» Your task:
Reproduce every line of the rows below verbatim, in the same order.

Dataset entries
==*==

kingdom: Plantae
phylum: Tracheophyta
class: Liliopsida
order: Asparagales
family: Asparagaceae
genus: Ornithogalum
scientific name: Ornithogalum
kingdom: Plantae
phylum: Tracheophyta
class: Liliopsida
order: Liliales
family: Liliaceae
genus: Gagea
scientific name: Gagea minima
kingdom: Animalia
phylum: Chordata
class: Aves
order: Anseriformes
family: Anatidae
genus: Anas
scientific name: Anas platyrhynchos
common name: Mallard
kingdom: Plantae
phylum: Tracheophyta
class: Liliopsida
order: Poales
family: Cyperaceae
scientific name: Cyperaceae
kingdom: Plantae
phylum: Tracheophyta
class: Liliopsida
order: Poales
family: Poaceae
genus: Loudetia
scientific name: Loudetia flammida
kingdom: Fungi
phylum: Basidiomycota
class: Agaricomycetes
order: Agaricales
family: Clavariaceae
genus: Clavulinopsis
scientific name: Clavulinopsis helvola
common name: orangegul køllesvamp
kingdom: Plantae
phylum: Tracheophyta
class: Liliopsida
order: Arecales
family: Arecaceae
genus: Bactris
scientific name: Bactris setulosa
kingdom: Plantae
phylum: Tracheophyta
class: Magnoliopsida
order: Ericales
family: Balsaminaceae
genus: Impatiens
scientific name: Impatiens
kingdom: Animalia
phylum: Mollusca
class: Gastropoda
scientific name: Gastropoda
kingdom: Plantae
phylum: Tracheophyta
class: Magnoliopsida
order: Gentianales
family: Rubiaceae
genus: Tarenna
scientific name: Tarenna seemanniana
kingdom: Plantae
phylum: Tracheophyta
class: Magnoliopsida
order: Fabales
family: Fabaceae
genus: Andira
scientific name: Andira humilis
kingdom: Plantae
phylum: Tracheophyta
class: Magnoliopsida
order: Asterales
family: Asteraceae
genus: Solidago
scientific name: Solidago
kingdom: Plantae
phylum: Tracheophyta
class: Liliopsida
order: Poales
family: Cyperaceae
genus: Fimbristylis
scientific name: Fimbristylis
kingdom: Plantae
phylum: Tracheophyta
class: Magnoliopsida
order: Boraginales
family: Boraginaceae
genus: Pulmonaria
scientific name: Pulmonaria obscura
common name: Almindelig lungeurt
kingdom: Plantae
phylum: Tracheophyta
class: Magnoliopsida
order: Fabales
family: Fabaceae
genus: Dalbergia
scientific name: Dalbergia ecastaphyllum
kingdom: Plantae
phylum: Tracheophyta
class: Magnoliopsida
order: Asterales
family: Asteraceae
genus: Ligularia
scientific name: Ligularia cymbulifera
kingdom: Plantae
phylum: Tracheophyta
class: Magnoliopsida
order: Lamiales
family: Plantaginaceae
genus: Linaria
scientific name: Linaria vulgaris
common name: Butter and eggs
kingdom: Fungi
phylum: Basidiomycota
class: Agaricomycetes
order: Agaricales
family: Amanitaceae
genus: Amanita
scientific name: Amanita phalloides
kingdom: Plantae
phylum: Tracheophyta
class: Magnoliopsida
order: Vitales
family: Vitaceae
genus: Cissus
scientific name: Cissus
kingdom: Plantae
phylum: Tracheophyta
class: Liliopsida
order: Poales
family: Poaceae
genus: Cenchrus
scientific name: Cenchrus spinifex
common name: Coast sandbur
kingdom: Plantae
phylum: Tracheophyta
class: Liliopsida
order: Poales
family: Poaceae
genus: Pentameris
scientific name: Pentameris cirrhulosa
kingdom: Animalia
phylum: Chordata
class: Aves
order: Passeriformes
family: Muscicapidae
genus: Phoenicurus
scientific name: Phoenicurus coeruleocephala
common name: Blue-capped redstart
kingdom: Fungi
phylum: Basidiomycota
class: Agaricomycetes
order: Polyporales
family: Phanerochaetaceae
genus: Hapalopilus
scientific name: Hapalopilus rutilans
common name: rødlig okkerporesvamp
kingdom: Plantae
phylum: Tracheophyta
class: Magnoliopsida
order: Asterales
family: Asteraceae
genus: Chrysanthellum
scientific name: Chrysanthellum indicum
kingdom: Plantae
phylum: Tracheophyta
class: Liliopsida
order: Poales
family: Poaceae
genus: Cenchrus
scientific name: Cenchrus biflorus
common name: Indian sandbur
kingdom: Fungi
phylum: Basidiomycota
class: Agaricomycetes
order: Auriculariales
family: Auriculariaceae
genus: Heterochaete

==*==

» Task response:
kingdom: Plantae
phylum: Tracheophyta
class: Liliopsida
order: Asparagales
family: Asparagaceae
genus: Ornithogalum
scientific name: Ornithogalum
kingdom: Plantae
phylum: Tracheophyta
class: Liliopsida
order: Liliales
family: Liliaceae
genus: Gagea
scientific name: Gagea minima
kingdom: Animalia
phylum: Chordata
class: Aves
order: Anseriformes
family: Anatidae
genus: Anas
scientific name: Anas platyrhynchos
common name: Mallard
kingdom: Plantae
phylum: Tracheophyta
class: Liliopsida
order: Poales
family: Cyperaceae
scientific name: Cyperaceae
kingdom: Plantae
phylum: Tracheophyta
class: Liliopsida
order: Poales
family: Poaceae
genus: Loudetia
scientific name: Loudetia flammida
kingdom: Fungi
phylum: Basidiomycota
class: Agaricomycetes
order: Agaricales
family: Clavariaceae
genus: Clavulinopsis
scientific name: Clavulinopsis helvola
common name: orangegul køllesvamp
kingdom: Plantae
phylum: Tracheophyta
class: Liliopsida
order: Arecales
family: Arecaceae
genus: Bactris
scientific name: Bactris setulosa
kingdom: Plantae
phylum: Tracheophyta
class: Magnoliopsida
order: Ericales
family: Balsaminaceae
genus: Impatiens
scientific name: Impatiens
kingdom: Animalia
phylum: Mollusca
class: Gastropoda
scientific name: Gastropoda
kingdom: Plantae
phylum: Tracheophyta
class: Magnoliopsida
order: Gentianales
family: Rubiaceae
genus: Tarenna
scientific name: Tarenna seemanniana
kingdom: Plantae
phylum: Tracheophyta
class: Magnoliopsida
order: Fabales
family: Fabaceae
genus: Andira
scientific name: Andira humilis
kingdom: Plantae
phylum: Tracheophyta
class: Magnoliopsida
order: Asterales
family: Asteraceae
genus: Solidago
scientific name: Solidago
kingdom: Plantae
phylum: Tracheophyta
class: Liliopsida
order: Poales
family: Cyperaceae
genus: Fimbristylis
scientific name: Fimbristylis
kingdom: Plantae
phylum: Tracheophyta
class: Magnoliopsida
order: Boraginales
family: Boraginaceae
genus: Pulmonaria
scientific name: Pulmonaria obscura
common name: Almindelig lungeurt
kingdom: Plantae
phylum: Tracheophyta
class: Magnoliopsida
order: Fabales
family: Fabaceae
genus: Dalbergia
scientific name: Dalbergia ecastaphyllum
kingdom: Plantae
phylum: Tracheophyta
class: Magnoliopsida
order: Asterales
family: Asteraceae
genus: Ligularia
scientific name: Ligularia cymbulifera
kingdom: Plantae
phylum: Tracheophyta
class: Magnoliopsida
order: Lamiales
family: Plantaginaceae
genus: Linaria
scientific name: Linaria vulgaris
common name: Butter and eggs
kingdom: Fungi
phylum: Basidiomycota
class: Agaricomycetes
order: Agaricales
family: Amanitaceae
genus: Amanita
scientific name: Amanita phalloides
kingdom: Plantae
phylum: Tracheophyta
class: Magnoliopsida
order: Vitales
family: Vitaceae
genus: Cissus
scientific name: Cissus
kingdom: Plantae
phylum: Tracheophyta
class: Liliopsida
order: Poales
family: Poaceae
genus: Cenchrus
scientific name: Cenchrus spinifex
common name: Coast sandbur
kingdom: Plantae
phylum: Tracheophyta
class: Liliopsida
order: Poales
family: Poaceae
genus: Pentameris
scientific name: Pentameris cirrhulosa
kingdom: Animalia
phylum: Chordata
class: Aves
order: Passeriformes
family: Muscicapidae
genus: Phoenicurus
scientific name: Phoenicurus coeruleocephala
common name: Blue-capped redstart
kingdom: Fungi
phylum: Basidiomycota
class: Agaricomycetes
order: Polyporales
family: Phanerochaetaceae
genus: Hapalopilus
scientific name: Hapalopilus rutilans
common name: rødlig okkerporesvamp
kingdom: Plantae
phylum: Tracheophyta
class: Magnoliopsida
order: Asterales
family: Asteraceae
genus: Chrysanthellum
scientific name: Chrysanthellum indicum
kingdom: Plantae
phylum: Tracheophyta
class: Liliopsida
order: Poales
family: Poaceae
genus: Cenchrus
scientific name: Cenchrus biflorus
common name: Indian sandbur
kingdom: Fungi
phylum: Basidiomycota
class: Agaricomycetes
order: Auriculariales
family: Auriculariaceae
genus: Heterochaete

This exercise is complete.